DÉVELOPPEMENT DURABLE

En juin 1992, une conférence des Nations unies sur l’environnement et le développement, appelée Sommet de la Terre, réunit les représentants de 172 pays à Rio de Janeiro, au Brésil. Les principaux sujets abordés sont les changements climatiques, la biodiversité et la protection de la nature. Un calendrier de protection de l’environnement est adopté et ses conséquences politiques et économiques sont envisagées. Cette réunion, très médiatisée, a toutefois bien peu de résultats concrets concernant la conservation de la nature et les multiples problèmes liés à la dégradation de l’environnement. La volonté de ne pas aborder des problèmes tels que ceux qui sont liés à la croissance démographique est l’une des raisons de ce semi échec.

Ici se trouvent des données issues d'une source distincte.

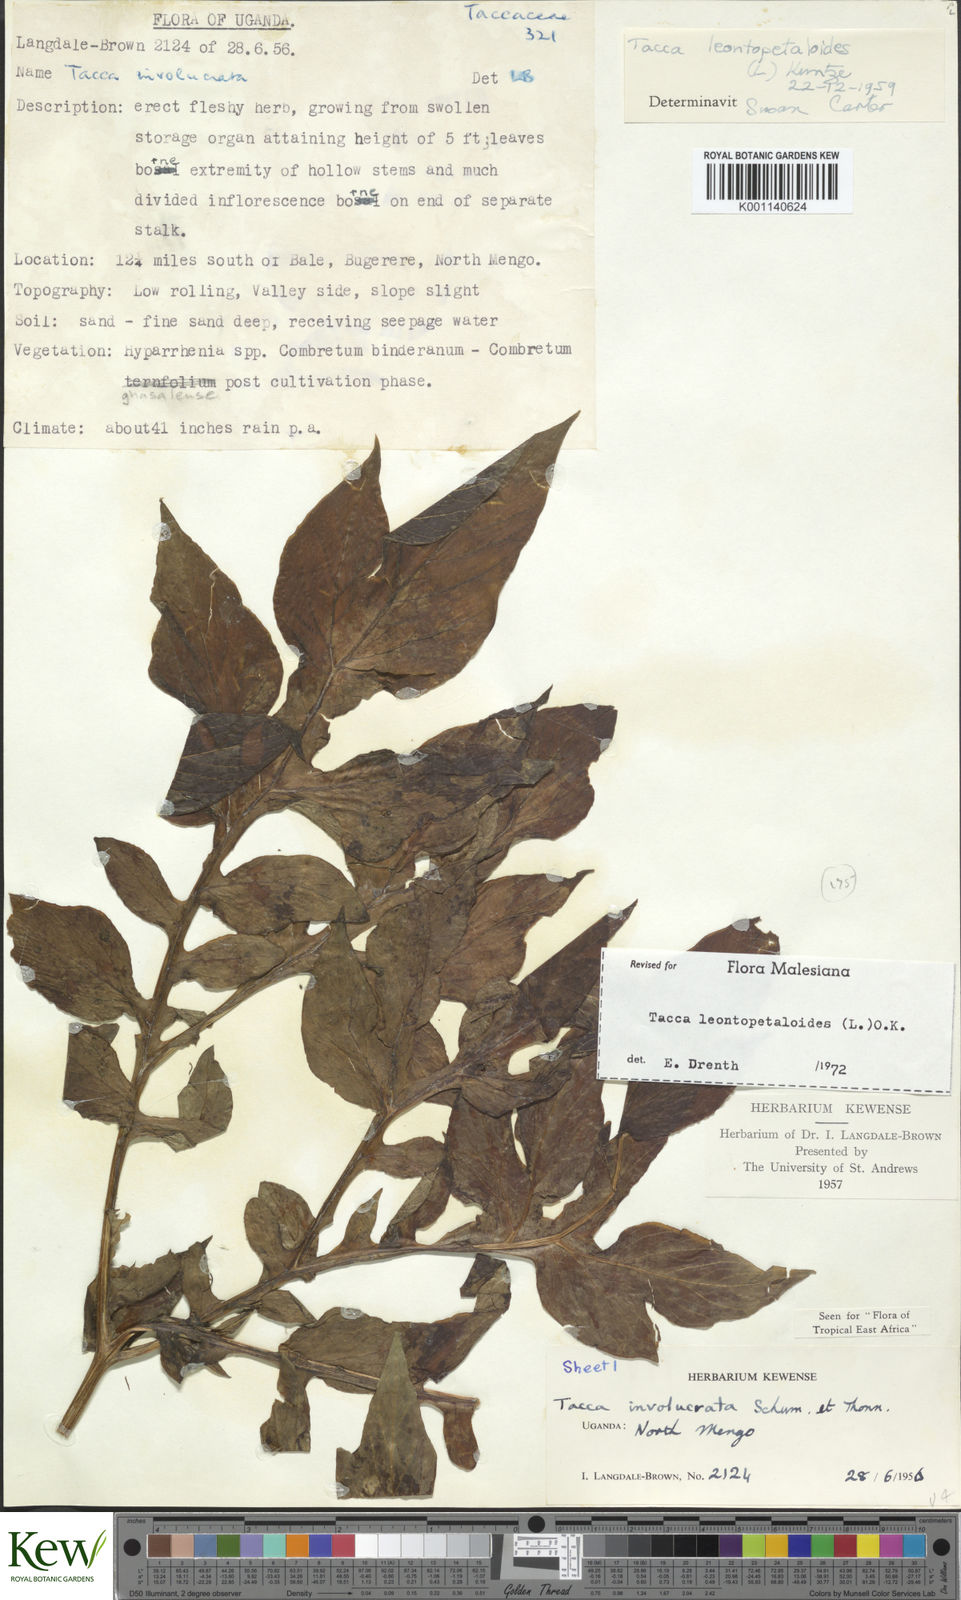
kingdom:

La solution réside peut-être dans un ensemble de concepts et de propositions qui constituent le développement durable, « développement qui répond aux besoins du présent sans compromettre la capacité des générations futures de répondre aux leurs » (définition de l’ONU en 1987). Il s’agit de trouver les moyens d’éviter une croissance destructrice de l’environnement (croissance démographique, industrielle, urbaine) et, par contrecoup, menaçant l’avenir de l’homme sur une planète dont on perçoit enfin qu’elle a des possibilités limitées et que ses ressources ne peuvent être exploitées et dilapidées indéfiniment.